DATA TO EXAMINE
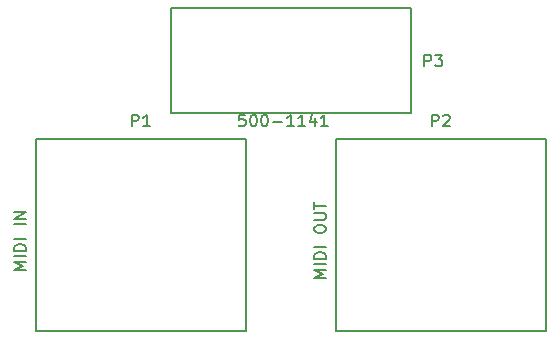
<source format=gbr>
G04 #@! TF.GenerationSoftware,KiCad,Pcbnew,(5.0.2)-1*
G04 #@! TF.CreationDate,2019-01-01T20:39:11-08:00*
G04 #@! TF.ProjectId,500-1141,3530302d-3131-4343-912e-6b696361645f,rev?*
G04 #@! TF.SameCoordinates,Original*
G04 #@! TF.FileFunction,Legend,Top*
G04 #@! TF.FilePolarity,Positive*
%FSLAX46Y46*%
G04 Gerber Fmt 4.6, Leading zero omitted, Abs format (unit mm)*
G04 Created by KiCad (PCBNEW (5.0.2)-1) date 1/1/2019 8:39:11 PM*
%MOMM*%
%LPD*%
G01*
G04 APERTURE LIST*
%ADD10C,0.150000*%
G04 APERTURE END LIST*
D10*
G04 #@! TO.C,P1*
X74930000Y-118364000D02*
X74930000Y-119380000D01*
X92710000Y-118364000D02*
X92710000Y-119380000D01*
X92710000Y-103124000D02*
X92710000Y-118364000D01*
X74930000Y-103124000D02*
X92710000Y-103124000D01*
X74930000Y-118364000D02*
X74930000Y-103124000D01*
X92710000Y-119380000D02*
X74930000Y-119380000D01*
G04 #@! TO.C,P2*
X100330000Y-118364000D02*
X100330000Y-119380000D01*
X118110000Y-118364000D02*
X118110000Y-119380000D01*
X118110000Y-103124000D02*
X118110000Y-118364000D01*
X100330000Y-103124000D02*
X118110000Y-103124000D01*
X100330000Y-118364000D02*
X100330000Y-103124000D01*
X118110000Y-119380000D02*
X100330000Y-119380000D01*
G04 #@! TO.C,P3*
X86360000Y-99060000D02*
X86360000Y-93980000D01*
X106680000Y-93980000D02*
X106680000Y-99060000D01*
X106680000Y-99060000D02*
X106680000Y-100965000D01*
X106680000Y-100965000D02*
X86360000Y-100965000D01*
X86360000Y-100965000D02*
X86360000Y-99060000D01*
X106680000Y-93980000D02*
X106680000Y-92075000D01*
X106680000Y-92075000D02*
X86360000Y-92075000D01*
X86360000Y-92075000D02*
X86360000Y-93980000D01*
G04 #@! TO.C,P1*
X83081904Y-102052380D02*
X83081904Y-101052380D01*
X83462857Y-101052380D01*
X83558095Y-101100000D01*
X83605714Y-101147619D01*
X83653333Y-101242857D01*
X83653333Y-101385714D01*
X83605714Y-101480952D01*
X83558095Y-101528571D01*
X83462857Y-101576190D01*
X83081904Y-101576190D01*
X84605714Y-102052380D02*
X84034285Y-102052380D01*
X84320000Y-102052380D02*
X84320000Y-101052380D01*
X84224761Y-101195238D01*
X84129523Y-101290476D01*
X84034285Y-101338095D01*
X74112380Y-114212380D02*
X73112380Y-114212380D01*
X73826666Y-113879047D01*
X73112380Y-113545714D01*
X74112380Y-113545714D01*
X74112380Y-113069523D02*
X73112380Y-113069523D01*
X74112380Y-112593333D02*
X73112380Y-112593333D01*
X73112380Y-112355238D01*
X73160000Y-112212380D01*
X73255238Y-112117142D01*
X73350476Y-112069523D01*
X73540952Y-112021904D01*
X73683809Y-112021904D01*
X73874285Y-112069523D01*
X73969523Y-112117142D01*
X74064761Y-112212380D01*
X74112380Y-112355238D01*
X74112380Y-112593333D01*
X74112380Y-111593333D02*
X73112380Y-111593333D01*
X74112380Y-110355238D02*
X73112380Y-110355238D01*
X74112380Y-109879047D02*
X73112380Y-109879047D01*
X74112380Y-109307619D01*
X73112380Y-109307619D01*
G04 #@! TO.C,P2*
X108481904Y-102052380D02*
X108481904Y-101052380D01*
X108862857Y-101052380D01*
X108958095Y-101100000D01*
X109005714Y-101147619D01*
X109053333Y-101242857D01*
X109053333Y-101385714D01*
X109005714Y-101480952D01*
X108958095Y-101528571D01*
X108862857Y-101576190D01*
X108481904Y-101576190D01*
X109434285Y-101147619D02*
X109481904Y-101100000D01*
X109577142Y-101052380D01*
X109815238Y-101052380D01*
X109910476Y-101100000D01*
X109958095Y-101147619D01*
X110005714Y-101242857D01*
X110005714Y-101338095D01*
X109958095Y-101480952D01*
X109386666Y-102052380D01*
X110005714Y-102052380D01*
X99512380Y-114879047D02*
X98512380Y-114879047D01*
X99226666Y-114545714D01*
X98512380Y-114212380D01*
X99512380Y-114212380D01*
X99512380Y-113736190D02*
X98512380Y-113736190D01*
X99512380Y-113260000D02*
X98512380Y-113260000D01*
X98512380Y-113021904D01*
X98560000Y-112879047D01*
X98655238Y-112783809D01*
X98750476Y-112736190D01*
X98940952Y-112688571D01*
X99083809Y-112688571D01*
X99274285Y-112736190D01*
X99369523Y-112783809D01*
X99464761Y-112879047D01*
X99512380Y-113021904D01*
X99512380Y-113260000D01*
X99512380Y-112260000D02*
X98512380Y-112260000D01*
X98512380Y-110831428D02*
X98512380Y-110640952D01*
X98560000Y-110545714D01*
X98655238Y-110450476D01*
X98845714Y-110402857D01*
X99179047Y-110402857D01*
X99369523Y-110450476D01*
X99464761Y-110545714D01*
X99512380Y-110640952D01*
X99512380Y-110831428D01*
X99464761Y-110926666D01*
X99369523Y-111021904D01*
X99179047Y-111069523D01*
X98845714Y-111069523D01*
X98655238Y-111021904D01*
X98560000Y-110926666D01*
X98512380Y-110831428D01*
X98512380Y-109974285D02*
X99321904Y-109974285D01*
X99417142Y-109926666D01*
X99464761Y-109879047D01*
X99512380Y-109783809D01*
X99512380Y-109593333D01*
X99464761Y-109498095D01*
X99417142Y-109450476D01*
X99321904Y-109402857D01*
X98512380Y-109402857D01*
X98512380Y-109069523D02*
X98512380Y-108498095D01*
X99512380Y-108783809D02*
X98512380Y-108783809D01*
G04 #@! TO.C,P3*
X107846904Y-96972380D02*
X107846904Y-95972380D01*
X108227857Y-95972380D01*
X108323095Y-96020000D01*
X108370714Y-96067619D01*
X108418333Y-96162857D01*
X108418333Y-96305714D01*
X108370714Y-96400952D01*
X108323095Y-96448571D01*
X108227857Y-96496190D01*
X107846904Y-96496190D01*
X108751666Y-95972380D02*
X109370714Y-95972380D01*
X109037380Y-96353333D01*
X109180238Y-96353333D01*
X109275476Y-96400952D01*
X109323095Y-96448571D01*
X109370714Y-96543809D01*
X109370714Y-96781904D01*
X109323095Y-96877142D01*
X109275476Y-96924761D01*
X109180238Y-96972380D01*
X108894523Y-96972380D01*
X108799285Y-96924761D01*
X108751666Y-96877142D01*
X92646904Y-101052380D02*
X92170714Y-101052380D01*
X92123095Y-101528571D01*
X92170714Y-101480952D01*
X92265952Y-101433333D01*
X92504047Y-101433333D01*
X92599285Y-101480952D01*
X92646904Y-101528571D01*
X92694523Y-101623809D01*
X92694523Y-101861904D01*
X92646904Y-101957142D01*
X92599285Y-102004761D01*
X92504047Y-102052380D01*
X92265952Y-102052380D01*
X92170714Y-102004761D01*
X92123095Y-101957142D01*
X93313571Y-101052380D02*
X93408809Y-101052380D01*
X93504047Y-101100000D01*
X93551666Y-101147619D01*
X93599285Y-101242857D01*
X93646904Y-101433333D01*
X93646904Y-101671428D01*
X93599285Y-101861904D01*
X93551666Y-101957142D01*
X93504047Y-102004761D01*
X93408809Y-102052380D01*
X93313571Y-102052380D01*
X93218333Y-102004761D01*
X93170714Y-101957142D01*
X93123095Y-101861904D01*
X93075476Y-101671428D01*
X93075476Y-101433333D01*
X93123095Y-101242857D01*
X93170714Y-101147619D01*
X93218333Y-101100000D01*
X93313571Y-101052380D01*
X94265952Y-101052380D02*
X94361190Y-101052380D01*
X94456428Y-101100000D01*
X94504047Y-101147619D01*
X94551666Y-101242857D01*
X94599285Y-101433333D01*
X94599285Y-101671428D01*
X94551666Y-101861904D01*
X94504047Y-101957142D01*
X94456428Y-102004761D01*
X94361190Y-102052380D01*
X94265952Y-102052380D01*
X94170714Y-102004761D01*
X94123095Y-101957142D01*
X94075476Y-101861904D01*
X94027857Y-101671428D01*
X94027857Y-101433333D01*
X94075476Y-101242857D01*
X94123095Y-101147619D01*
X94170714Y-101100000D01*
X94265952Y-101052380D01*
X95027857Y-101671428D02*
X95789761Y-101671428D01*
X96789761Y-102052380D02*
X96218333Y-102052380D01*
X96504047Y-102052380D02*
X96504047Y-101052380D01*
X96408809Y-101195238D01*
X96313571Y-101290476D01*
X96218333Y-101338095D01*
X97742142Y-102052380D02*
X97170714Y-102052380D01*
X97456428Y-102052380D02*
X97456428Y-101052380D01*
X97361190Y-101195238D01*
X97265952Y-101290476D01*
X97170714Y-101338095D01*
X98599285Y-101385714D02*
X98599285Y-102052380D01*
X98361190Y-101004761D02*
X98123095Y-101719047D01*
X98742142Y-101719047D01*
X99646904Y-102052380D02*
X99075476Y-102052380D01*
X99361190Y-102052380D02*
X99361190Y-101052380D01*
X99265952Y-101195238D01*
X99170714Y-101290476D01*
X99075476Y-101338095D01*
G04 #@! TD*
M02*

</source>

ASSIGNMENT
Working from the material above, retype exactly the lines from the one with "X98512380Y-110640952D01*" through the one with "X109370714Y-96781904D01*", both included, and only those lines.

THE COMPLETED TASK
X98512380Y-110640952D01*
X98560000Y-110545714D01*
X98655238Y-110450476D01*
X98845714Y-110402857D01*
X99179047Y-110402857D01*
X99369523Y-110450476D01*
X99464761Y-110545714D01*
X99512380Y-110640952D01*
X99512380Y-110831428D01*
X99464761Y-110926666D01*
X99369523Y-111021904D01*
X99179047Y-111069523D01*
X98845714Y-111069523D01*
X98655238Y-111021904D01*
X98560000Y-110926666D01*
X98512380Y-110831428D01*
X98512380Y-109974285D02*
X99321904Y-109974285D01*
X99417142Y-109926666D01*
X99464761Y-109879047D01*
X99512380Y-109783809D01*
X99512380Y-109593333D01*
X99464761Y-109498095D01*
X99417142Y-109450476D01*
X99321904Y-109402857D01*
X98512380Y-109402857D01*
X98512380Y-109069523D02*
X98512380Y-108498095D01*
X99512380Y-108783809D02*
X98512380Y-108783809D01*
G04 #@! TO.C,P3*
X107846904Y-96972380D02*
X107846904Y-95972380D01*
X108227857Y-95972380D01*
X108323095Y-96020000D01*
X108370714Y-96067619D01*
X108418333Y-96162857D01*
X108418333Y-96305714D01*
X108370714Y-96400952D01*
X108323095Y-96448571D01*
X108227857Y-96496190D01*
X107846904Y-96496190D01*
X108751666Y-95972380D02*
X109370714Y-95972380D01*
X109037380Y-96353333D01*
X109180238Y-96353333D01*
X109275476Y-96400952D01*
X109323095Y-96448571D01*
X109370714Y-96543809D01*
X109370714Y-96781904D01*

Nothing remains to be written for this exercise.